THE DATA -
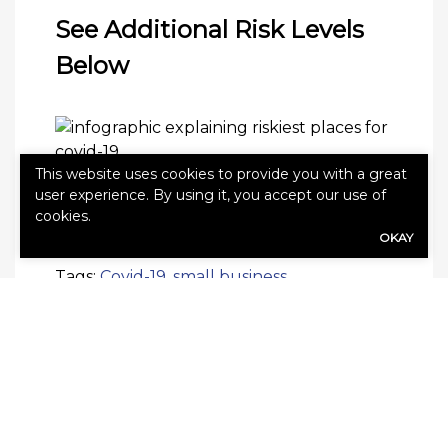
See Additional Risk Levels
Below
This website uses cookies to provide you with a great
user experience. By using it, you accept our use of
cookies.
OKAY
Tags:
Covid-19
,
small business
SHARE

WHAT TO WORK ON - Count up the lines above that include the string "cookies" and report nothing but that number.

REPLY TO THE TASK - 2